While many of the artists appearing on the Pyramid stage on Friday seem surprised by the size of the crowd they have attracted and the voice of their response, at one point, it seems that Sam Fender is so surprised by the moment in what could start. crying – Eilish looks anything but. There is something compelling about his performance: everything feels very confident. The ensemble is essentially a truncated version of the show that has been touring the arenas in recent months, and includes basic elements of pop shows, such as splitting the audience and making them cheer in turn, talking a lot about the empowerment and love yourself. , and videos of the little artist playing on the big screens. But it loses nothing in translating into a festival setting. If he asks the audience to bend down and jump, they force him to do so. He’s heavy on slow-moving ballads, which is theoretically risky, but he never seems to lose the crowd.

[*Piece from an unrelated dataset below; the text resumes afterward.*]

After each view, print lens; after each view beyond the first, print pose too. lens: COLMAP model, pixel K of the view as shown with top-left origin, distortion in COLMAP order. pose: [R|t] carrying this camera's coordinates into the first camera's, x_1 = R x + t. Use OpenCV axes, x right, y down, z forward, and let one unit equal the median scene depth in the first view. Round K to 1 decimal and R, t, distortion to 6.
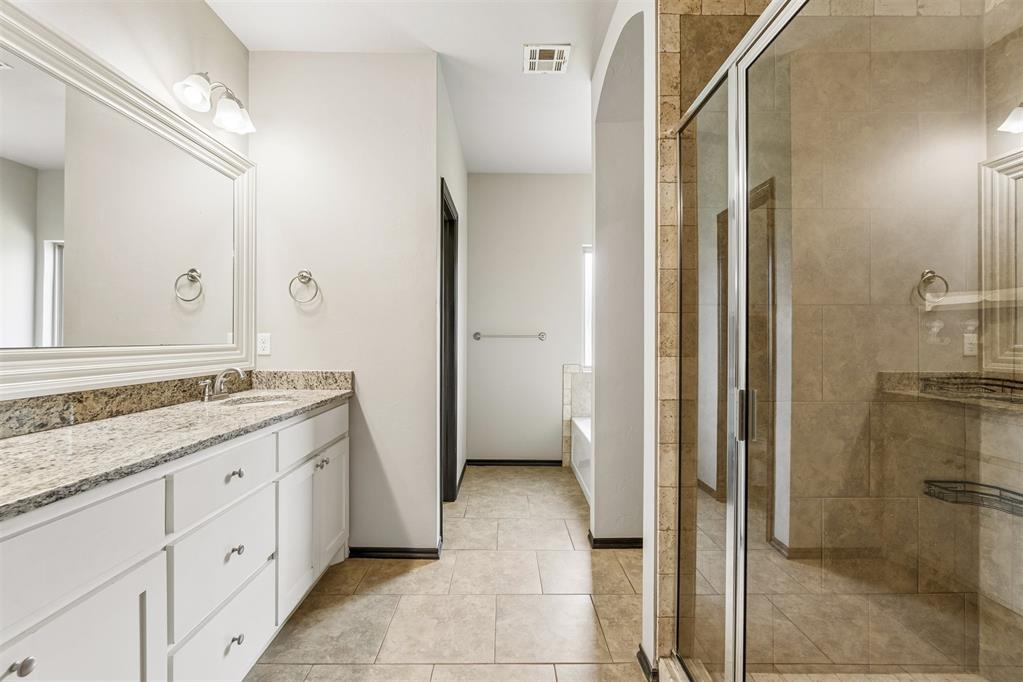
lens RADIAL K [[447.2, 0, 506.8], [0, 447.2, 346.7], [0, 0, 1]] dist [-0.001206, -0.000225]
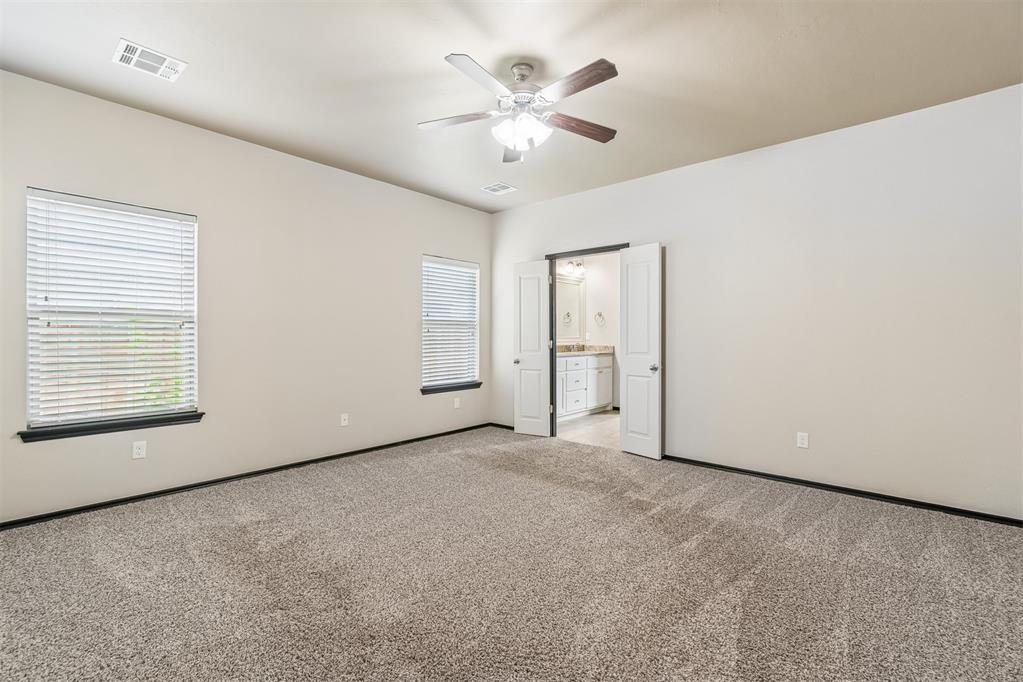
lens RADIAL K [[447.2, 0, 505.8], [0, 447.2, 341.5], [0, 0, 1]] dist [-0.001206, -0.000225]
pose [[0.740926, 0.005446, -0.671565, 1.158848], [0.001008, 0.999957, 0.009221, -0.000033], [0.671586, -0.007509, 0.740889, -1.737904]]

Photography: David Levene / The Guardian
Maybe that’s because Eilish is a very attractive performer. Plus, it looks like he’s really having fun, at odds with his gothic image and the sheer number of songs from his latest album, Happily Ever After, which made him feel like a teen pop when you’re just out of the her adolescence sounds like a beautiful one. miserable business. His enthusiasm is contagious, his biggest hits – Buria Friend, Bad Guy – deliver a huge hit of serious bass, while the ballad Your Power, presented with a mention of the scope of Roe Vs Wade as “a dark day for women, ”she has a fascinating and strange fragility. When he finishes with the song of the title of Happier Than Ever that was constructed slowly – its crescendo furious and angry given an additional layer of theatricality by the great amount of pyrotechnics that explodes on the scene, its action does not seem only a musical change for Glastonbury, but also a triumph.